Our current work focuses on scaling up this approach and making it accessible to climate practitioners and policy makers around the work, via the interactive social web platform POPClimate and the development of new technology to use the analytics revolution for automating spatial analysis. UNFPA is working with the private sector company Wolfram Alpha, which specializes in computational knowledge engines, in the development of DECA — Demographic Explorer for Climate Adaptation — an online tool built into POPClimate. This tool integrates a wide range of data using common geography, and then provides users – including those without data expertise – with the ability to use maps to generate automated spatial analysis. Unlike other platforms, this is not a visualization tool. It generates actual analysis through automated computation, allowing users to examine population vulnerability, disaggregate by age, sex and household composition, link to housing quality and service access in climate exposed areas, identify and quantify vulnerable infrastructure, etc. It also provides the potential for open access to data for policy makers and the general republic. DECAs for the city and district of Semarang, Indonesia, and for the full country of Malawi are available, and with the right data inputs DECAs can be generated for any other context.

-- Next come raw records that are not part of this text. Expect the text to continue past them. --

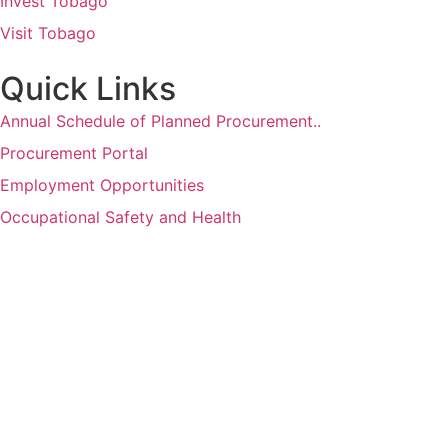
Invest Tobago
Visit Tobago
Quick Links
Annual Schedule of Planned Procurement..
Procurement Portal
Employment Opportunities
Occupational Safety and Health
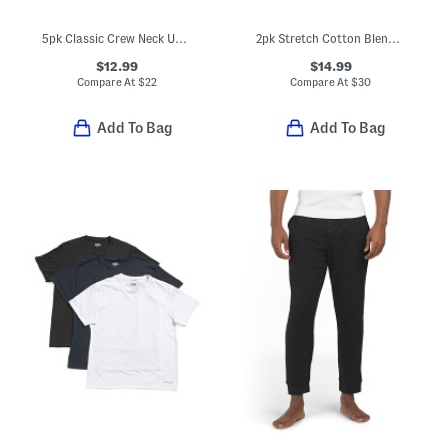
5pk Classic Crew Neck Undershirt Tees
2pk Stretch Cotton Blend Crew Neck Tees
$12.99
$14.99
Compare At
$
22
Compare At
$
30
Add To Bag
Add To Bag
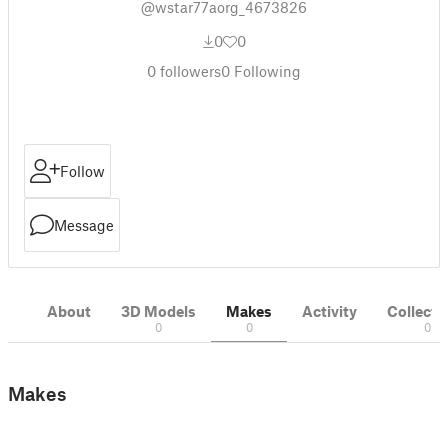
@wstar77aorg_4673826
0
0
0
followers
0
Following
Follow
Message
About
3D Models
Makes
Activity
Collecti
0
0
0
Makes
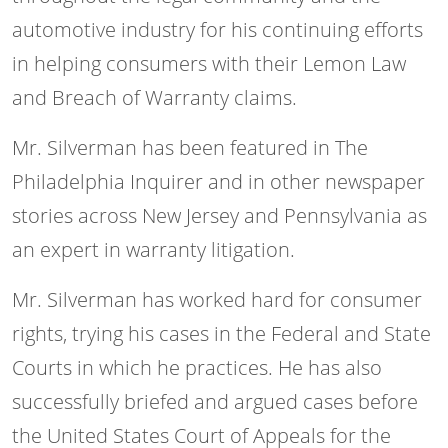
automotive industry for his continuing efforts
in helping consumers with their Lemon Law
and Breach of Warranty claims.
Mr. Silverman has been featured in The
Philadelphia Inquirer and in other newspaper
stories across New Jersey and Pennsylvania as
an expert in warranty litigation.
Mr. Silverman has worked hard for consumer
rights, trying his cases in the Federal and State
Courts in which he practices. He has also
successfully briefed and argued cases before
the United States Court of Appeals for the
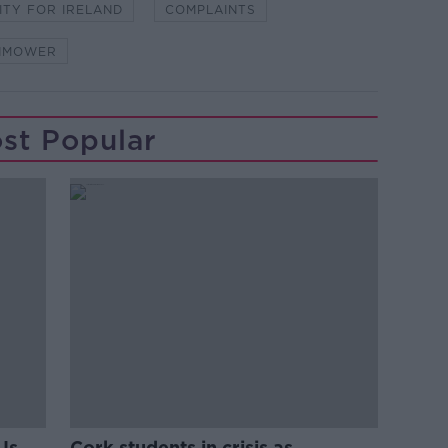
ITY FOR IRELAND
COMPLAINTS
NMOWER
st Popular
Is
Cork students in crisis as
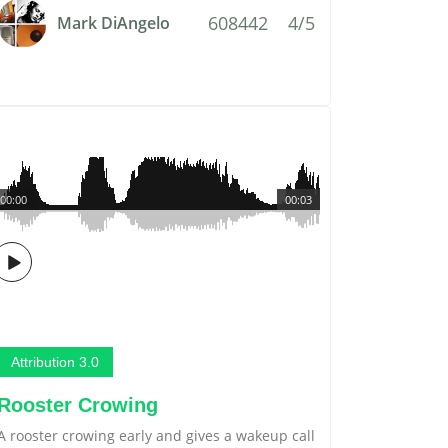
608442
4/5
Mark DiAngelo
00:00
00:03
Attribution 3.0
Rooster Crowing
A rooster crowing early and gives a wakeup call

This initiative is the result of collaboration between UNFPA, governments, NGOs at global and national level, academia and the private sector. This diversity has been essential to generate the combination of knowledge and method development, networks for data sharing and policy influence, and state-of-the-art technological advances. For future scale up, expanding partnerships with governments interested in implementing this work is vital. We also aim to build partnership with organizations, and academics which are intersection with other spatial data producers and users. Additional financial resources are also critical to support expanding the DECA tool to automate data processing as well as analysis, to operate in more countries, and to ensure that the data and approach get used at local level to influence policies and programming.